OpEx, the team did a very job there. We came in at 81.1, lower than my guidance. We saw some of the variable comp go down. We've tightened up OpEx control real well. I think, as you all know, that's been a major focus for us for the last couple of years, and it's going to continue to be a major focus this year. And we won't let you down in that area. Our headcount was down year-on-year even after we've invested very heavily in our touchscreen and PSoCs group. And again, we only increased OpEx 5% for 2011, and we increased operating income by over 18%. And that's even with continued focus in bringing DecaTech up to a ramp stage. So real pleased there.

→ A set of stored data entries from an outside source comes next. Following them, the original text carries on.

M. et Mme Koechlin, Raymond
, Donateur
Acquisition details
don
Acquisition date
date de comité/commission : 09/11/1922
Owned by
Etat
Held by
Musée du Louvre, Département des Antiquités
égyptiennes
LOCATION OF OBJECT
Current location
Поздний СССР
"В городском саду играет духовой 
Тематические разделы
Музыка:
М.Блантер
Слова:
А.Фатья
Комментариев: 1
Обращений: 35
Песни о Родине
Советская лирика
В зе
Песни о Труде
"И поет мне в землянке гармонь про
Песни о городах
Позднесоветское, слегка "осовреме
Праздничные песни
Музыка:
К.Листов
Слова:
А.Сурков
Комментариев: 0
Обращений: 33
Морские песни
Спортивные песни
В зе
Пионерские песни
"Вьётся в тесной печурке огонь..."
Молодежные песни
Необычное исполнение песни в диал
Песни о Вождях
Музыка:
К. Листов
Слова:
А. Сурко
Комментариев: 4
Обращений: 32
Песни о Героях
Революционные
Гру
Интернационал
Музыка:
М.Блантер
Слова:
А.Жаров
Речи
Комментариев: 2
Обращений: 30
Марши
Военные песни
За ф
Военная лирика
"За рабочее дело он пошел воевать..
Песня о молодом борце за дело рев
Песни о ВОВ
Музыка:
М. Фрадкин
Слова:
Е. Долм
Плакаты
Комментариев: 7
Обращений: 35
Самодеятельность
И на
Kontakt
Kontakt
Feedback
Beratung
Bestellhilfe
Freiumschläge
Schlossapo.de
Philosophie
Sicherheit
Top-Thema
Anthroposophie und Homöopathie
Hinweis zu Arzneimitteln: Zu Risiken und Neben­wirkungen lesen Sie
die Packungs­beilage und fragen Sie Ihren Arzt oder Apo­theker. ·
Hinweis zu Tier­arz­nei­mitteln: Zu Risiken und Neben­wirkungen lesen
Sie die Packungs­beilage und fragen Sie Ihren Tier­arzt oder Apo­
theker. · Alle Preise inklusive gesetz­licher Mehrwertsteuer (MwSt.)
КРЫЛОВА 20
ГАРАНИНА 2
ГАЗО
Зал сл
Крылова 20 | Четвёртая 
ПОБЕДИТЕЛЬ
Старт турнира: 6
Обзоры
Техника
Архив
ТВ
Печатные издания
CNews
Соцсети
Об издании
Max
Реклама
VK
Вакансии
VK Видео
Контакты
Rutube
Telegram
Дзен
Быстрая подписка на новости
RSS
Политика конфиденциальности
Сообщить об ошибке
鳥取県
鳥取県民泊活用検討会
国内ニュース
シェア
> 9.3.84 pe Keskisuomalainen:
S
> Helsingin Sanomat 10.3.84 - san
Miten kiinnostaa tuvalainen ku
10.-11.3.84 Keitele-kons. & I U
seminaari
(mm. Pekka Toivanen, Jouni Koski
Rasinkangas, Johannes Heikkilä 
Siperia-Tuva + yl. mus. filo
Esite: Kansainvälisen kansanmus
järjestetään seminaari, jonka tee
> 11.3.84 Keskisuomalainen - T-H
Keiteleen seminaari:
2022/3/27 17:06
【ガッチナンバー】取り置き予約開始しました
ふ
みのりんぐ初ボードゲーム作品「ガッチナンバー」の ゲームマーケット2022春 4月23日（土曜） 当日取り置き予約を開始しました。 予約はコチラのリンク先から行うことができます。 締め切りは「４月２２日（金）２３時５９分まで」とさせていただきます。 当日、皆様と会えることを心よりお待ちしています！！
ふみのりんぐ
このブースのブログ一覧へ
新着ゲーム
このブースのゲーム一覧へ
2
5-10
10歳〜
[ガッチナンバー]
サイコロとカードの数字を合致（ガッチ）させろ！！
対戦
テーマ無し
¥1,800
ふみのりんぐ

OIE was 800K due to interest income. Our tax benefit in Q4 was 200K as we have some year-end discrete items being trued up. And I expect the GAAP -- non-GAAP, I should say, tax rate to be around 2% to 3% for '12, which is pretty consistent with our expected cash tax rate.

So on the balance sheet, I think as you saw, our cash came in real solid. We had $166.3 million. That increased $31.3 million from Q3, even after we spent $62.8 million to buyback 4 million shares. So the buybacks that we kicked off in September was $400 million. We bought 5.1 million shares at an average cost of $15.78 and we've got about $319 million left to be able to spend. And just as another tidbit, about 23% of our total assets are in cash and related investments.